(WORK INSTRUCTIONS):
Work out how many lines of the data below hold the string "START". Answer with that number alone.

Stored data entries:
+ + + + + + +

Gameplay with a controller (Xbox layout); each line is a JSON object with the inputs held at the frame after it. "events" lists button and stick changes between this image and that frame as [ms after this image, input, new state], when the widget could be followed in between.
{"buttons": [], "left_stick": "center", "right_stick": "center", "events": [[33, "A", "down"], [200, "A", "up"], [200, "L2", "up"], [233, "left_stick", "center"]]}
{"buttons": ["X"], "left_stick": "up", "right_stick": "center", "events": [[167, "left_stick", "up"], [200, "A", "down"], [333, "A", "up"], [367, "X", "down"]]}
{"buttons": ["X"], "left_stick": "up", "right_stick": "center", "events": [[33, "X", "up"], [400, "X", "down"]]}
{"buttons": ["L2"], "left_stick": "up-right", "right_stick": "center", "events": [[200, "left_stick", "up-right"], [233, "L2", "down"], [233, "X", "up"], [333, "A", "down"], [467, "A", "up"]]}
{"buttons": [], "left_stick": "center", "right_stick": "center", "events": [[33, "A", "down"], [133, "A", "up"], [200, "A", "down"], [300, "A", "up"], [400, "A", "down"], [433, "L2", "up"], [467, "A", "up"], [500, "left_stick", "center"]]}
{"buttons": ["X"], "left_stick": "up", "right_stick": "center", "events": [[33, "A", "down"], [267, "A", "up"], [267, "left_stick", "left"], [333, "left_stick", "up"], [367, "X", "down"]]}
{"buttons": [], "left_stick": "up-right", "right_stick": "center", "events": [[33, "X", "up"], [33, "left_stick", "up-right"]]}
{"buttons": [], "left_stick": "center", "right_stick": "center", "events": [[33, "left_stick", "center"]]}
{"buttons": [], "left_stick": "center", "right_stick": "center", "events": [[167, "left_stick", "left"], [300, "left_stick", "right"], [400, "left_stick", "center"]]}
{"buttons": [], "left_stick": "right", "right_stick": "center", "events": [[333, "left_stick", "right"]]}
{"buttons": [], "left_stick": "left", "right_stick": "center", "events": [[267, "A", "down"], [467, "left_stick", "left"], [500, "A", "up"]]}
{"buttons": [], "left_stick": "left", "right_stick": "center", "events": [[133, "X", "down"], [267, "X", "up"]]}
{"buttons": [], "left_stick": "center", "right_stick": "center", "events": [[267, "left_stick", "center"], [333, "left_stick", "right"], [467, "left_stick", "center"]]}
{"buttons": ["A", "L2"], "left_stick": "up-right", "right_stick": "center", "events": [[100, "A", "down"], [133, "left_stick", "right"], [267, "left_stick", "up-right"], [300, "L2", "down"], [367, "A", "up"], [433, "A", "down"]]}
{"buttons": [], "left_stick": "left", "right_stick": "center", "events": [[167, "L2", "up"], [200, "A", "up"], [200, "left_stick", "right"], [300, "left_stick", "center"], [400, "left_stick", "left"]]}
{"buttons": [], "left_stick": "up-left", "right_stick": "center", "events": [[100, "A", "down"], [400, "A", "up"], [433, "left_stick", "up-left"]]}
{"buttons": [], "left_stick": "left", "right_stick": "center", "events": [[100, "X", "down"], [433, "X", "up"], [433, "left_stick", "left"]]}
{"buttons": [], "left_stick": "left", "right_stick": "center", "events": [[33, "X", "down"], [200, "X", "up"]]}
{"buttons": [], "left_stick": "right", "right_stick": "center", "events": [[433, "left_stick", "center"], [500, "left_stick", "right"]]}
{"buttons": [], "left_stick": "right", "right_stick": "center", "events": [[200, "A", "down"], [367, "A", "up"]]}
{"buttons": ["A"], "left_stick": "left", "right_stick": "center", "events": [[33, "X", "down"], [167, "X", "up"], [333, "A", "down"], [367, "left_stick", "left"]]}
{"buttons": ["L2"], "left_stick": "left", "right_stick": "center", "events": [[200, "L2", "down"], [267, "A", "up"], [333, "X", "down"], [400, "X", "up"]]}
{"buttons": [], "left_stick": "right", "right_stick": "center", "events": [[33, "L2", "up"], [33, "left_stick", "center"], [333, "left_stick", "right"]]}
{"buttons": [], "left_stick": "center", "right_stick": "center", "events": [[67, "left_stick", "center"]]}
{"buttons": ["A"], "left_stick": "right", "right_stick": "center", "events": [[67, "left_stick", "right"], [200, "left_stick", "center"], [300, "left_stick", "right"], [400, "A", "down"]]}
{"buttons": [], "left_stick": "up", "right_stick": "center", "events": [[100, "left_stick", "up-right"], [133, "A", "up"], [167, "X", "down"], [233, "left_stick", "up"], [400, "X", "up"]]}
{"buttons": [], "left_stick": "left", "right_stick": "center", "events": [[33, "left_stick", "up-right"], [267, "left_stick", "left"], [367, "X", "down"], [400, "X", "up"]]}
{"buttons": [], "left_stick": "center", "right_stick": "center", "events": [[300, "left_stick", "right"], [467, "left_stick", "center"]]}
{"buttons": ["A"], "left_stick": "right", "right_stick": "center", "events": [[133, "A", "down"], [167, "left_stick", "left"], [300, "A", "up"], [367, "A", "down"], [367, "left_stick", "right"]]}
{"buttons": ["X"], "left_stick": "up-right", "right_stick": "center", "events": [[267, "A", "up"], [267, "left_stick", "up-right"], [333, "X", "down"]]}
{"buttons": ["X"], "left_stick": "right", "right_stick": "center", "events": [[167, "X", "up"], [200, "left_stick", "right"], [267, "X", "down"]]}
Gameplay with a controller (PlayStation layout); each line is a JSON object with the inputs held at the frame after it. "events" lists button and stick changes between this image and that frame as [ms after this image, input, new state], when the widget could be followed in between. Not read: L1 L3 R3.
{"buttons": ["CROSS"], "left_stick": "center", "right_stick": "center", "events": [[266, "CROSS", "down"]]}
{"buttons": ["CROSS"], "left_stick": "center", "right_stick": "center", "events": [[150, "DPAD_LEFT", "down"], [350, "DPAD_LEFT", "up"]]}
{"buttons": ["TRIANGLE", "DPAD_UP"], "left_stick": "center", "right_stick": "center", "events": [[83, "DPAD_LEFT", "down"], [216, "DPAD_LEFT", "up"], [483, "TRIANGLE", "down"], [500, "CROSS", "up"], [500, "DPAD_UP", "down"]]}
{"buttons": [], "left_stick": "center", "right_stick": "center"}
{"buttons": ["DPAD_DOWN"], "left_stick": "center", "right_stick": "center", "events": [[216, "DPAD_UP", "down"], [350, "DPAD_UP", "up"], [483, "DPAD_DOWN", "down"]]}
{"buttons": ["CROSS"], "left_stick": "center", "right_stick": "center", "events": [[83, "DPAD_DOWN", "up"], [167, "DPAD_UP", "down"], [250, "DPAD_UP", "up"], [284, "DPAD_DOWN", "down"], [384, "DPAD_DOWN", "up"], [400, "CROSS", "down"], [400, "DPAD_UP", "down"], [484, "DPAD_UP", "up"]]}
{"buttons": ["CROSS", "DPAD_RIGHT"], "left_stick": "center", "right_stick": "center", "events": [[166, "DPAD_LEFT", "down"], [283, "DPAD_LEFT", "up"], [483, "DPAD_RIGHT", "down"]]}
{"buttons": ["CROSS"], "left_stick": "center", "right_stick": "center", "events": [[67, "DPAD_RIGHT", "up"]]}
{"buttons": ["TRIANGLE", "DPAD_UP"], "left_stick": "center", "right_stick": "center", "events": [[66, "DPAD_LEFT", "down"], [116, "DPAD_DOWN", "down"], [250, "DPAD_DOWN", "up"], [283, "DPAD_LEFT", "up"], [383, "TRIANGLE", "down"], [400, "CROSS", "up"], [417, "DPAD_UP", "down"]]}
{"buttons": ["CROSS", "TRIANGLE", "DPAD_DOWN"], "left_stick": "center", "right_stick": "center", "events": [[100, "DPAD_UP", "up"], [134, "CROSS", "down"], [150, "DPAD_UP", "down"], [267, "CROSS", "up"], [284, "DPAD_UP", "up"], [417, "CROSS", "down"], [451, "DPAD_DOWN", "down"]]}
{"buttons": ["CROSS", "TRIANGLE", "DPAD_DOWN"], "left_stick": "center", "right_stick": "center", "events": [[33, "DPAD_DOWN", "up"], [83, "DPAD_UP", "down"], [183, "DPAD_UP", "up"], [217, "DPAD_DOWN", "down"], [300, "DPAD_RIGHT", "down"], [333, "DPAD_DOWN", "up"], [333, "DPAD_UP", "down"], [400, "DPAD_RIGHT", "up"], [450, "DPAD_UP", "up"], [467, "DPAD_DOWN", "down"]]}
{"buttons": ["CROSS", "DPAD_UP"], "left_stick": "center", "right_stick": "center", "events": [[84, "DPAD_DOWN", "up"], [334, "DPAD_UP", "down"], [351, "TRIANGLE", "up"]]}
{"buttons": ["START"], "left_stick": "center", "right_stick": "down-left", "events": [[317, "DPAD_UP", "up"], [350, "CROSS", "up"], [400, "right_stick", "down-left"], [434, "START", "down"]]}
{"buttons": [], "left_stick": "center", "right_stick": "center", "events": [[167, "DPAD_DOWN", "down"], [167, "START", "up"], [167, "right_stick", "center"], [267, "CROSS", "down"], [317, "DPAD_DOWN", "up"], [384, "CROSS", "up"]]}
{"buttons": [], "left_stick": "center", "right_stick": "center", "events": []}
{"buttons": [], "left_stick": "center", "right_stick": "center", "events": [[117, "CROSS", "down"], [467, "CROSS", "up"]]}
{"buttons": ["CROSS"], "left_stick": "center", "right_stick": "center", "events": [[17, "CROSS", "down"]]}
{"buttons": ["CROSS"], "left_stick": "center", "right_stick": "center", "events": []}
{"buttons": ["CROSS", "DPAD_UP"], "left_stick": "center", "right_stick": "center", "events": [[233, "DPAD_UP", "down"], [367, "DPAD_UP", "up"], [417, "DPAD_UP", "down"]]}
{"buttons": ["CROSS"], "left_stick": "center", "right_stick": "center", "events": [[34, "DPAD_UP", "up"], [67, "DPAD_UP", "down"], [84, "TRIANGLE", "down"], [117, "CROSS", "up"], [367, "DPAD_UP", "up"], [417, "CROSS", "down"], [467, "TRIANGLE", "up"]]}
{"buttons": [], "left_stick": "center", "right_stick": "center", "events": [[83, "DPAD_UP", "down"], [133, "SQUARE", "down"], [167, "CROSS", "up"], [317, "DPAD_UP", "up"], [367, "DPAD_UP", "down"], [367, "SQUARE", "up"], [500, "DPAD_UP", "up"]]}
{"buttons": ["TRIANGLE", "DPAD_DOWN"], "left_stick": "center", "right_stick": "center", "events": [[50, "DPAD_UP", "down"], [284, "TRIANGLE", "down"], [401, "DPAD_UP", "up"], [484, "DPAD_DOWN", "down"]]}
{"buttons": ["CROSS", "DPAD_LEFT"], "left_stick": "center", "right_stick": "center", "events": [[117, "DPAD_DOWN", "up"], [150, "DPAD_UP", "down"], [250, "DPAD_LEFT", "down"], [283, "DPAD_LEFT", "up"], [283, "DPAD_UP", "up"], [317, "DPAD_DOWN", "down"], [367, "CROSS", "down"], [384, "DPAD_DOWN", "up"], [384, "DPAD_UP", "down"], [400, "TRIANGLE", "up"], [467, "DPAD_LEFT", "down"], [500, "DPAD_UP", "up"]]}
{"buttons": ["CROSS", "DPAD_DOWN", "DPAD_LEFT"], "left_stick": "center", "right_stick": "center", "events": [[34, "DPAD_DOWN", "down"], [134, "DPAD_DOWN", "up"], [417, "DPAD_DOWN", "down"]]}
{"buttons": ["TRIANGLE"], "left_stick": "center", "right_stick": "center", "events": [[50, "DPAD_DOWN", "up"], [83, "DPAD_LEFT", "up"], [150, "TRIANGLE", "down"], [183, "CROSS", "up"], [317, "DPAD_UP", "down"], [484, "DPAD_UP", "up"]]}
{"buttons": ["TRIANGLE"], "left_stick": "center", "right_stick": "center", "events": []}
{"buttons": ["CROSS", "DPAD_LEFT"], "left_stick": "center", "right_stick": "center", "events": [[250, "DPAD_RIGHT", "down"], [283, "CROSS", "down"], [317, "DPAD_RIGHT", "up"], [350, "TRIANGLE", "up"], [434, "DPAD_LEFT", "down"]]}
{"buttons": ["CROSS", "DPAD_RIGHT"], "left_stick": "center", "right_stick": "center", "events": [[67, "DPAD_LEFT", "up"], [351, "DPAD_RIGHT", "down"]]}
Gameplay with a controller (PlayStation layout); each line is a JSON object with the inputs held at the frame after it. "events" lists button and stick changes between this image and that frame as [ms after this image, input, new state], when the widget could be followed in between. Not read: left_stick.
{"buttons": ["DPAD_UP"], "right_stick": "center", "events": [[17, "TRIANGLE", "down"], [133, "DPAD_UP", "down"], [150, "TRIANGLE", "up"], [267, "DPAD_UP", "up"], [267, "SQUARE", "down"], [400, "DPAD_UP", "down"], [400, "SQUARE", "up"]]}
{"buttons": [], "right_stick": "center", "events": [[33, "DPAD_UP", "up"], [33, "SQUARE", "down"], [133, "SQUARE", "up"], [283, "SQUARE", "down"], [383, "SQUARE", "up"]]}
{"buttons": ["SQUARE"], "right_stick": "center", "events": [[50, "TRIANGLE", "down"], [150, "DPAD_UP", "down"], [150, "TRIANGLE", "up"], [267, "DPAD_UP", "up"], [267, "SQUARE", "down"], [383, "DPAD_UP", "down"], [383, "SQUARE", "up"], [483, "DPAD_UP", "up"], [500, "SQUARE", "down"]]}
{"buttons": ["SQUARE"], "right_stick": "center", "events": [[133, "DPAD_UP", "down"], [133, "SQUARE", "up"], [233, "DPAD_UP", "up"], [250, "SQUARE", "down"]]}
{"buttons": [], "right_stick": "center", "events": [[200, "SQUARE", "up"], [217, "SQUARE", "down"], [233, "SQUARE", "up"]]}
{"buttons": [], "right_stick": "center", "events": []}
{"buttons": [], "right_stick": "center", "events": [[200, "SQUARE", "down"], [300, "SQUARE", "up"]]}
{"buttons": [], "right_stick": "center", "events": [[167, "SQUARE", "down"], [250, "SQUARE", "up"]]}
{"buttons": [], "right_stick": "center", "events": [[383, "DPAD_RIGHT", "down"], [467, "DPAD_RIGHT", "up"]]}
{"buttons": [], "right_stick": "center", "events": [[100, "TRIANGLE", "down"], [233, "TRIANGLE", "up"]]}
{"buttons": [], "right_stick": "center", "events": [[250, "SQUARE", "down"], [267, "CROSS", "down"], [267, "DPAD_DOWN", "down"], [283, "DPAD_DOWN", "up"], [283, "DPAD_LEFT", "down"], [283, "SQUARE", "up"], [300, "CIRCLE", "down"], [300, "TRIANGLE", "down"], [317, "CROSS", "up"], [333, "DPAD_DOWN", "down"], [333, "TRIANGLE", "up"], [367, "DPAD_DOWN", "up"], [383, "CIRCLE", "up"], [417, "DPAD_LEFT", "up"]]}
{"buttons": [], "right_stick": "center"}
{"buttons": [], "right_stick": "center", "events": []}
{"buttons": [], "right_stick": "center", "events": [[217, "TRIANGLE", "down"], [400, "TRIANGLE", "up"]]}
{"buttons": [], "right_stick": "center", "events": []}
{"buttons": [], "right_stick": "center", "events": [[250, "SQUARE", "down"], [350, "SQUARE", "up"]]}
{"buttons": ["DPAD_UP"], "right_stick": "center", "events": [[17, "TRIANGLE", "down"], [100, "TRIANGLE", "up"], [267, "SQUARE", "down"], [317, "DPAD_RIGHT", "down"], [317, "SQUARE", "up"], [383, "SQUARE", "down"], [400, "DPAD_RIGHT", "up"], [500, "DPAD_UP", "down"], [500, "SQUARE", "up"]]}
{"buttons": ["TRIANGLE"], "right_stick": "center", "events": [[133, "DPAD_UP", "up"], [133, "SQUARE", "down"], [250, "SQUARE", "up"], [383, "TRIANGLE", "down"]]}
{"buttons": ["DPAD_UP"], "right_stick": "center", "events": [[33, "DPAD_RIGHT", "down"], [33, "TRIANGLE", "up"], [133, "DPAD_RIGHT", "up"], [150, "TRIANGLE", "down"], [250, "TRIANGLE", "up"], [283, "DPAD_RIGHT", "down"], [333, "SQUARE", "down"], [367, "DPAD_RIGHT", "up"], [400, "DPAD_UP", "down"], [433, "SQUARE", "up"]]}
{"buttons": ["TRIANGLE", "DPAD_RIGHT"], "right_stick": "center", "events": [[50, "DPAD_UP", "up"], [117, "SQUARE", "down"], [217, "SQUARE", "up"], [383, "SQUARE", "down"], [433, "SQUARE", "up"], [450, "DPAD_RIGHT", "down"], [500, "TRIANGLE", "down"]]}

+ + + + + + +

(WRITTEN ANSWER):
2